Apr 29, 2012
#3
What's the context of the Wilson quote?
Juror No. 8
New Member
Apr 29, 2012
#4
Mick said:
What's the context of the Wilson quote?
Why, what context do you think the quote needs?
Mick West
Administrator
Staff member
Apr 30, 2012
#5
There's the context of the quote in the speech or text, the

____

Exercise directions :: Copy out all of the records above line by line, changing nothing.

Answer section ::
Apr 29, 2012
#3
What's the context of the Wilson quote?
Juror No. 8
New Member
Apr 29, 2012
#4
Mick said:
What's the context of the Wilson quote?
Why, what context do you think the quote needs?
Mick West
Administrator
Staff member
Apr 30, 2012
#5
There's the context of the quote in the speech or text, the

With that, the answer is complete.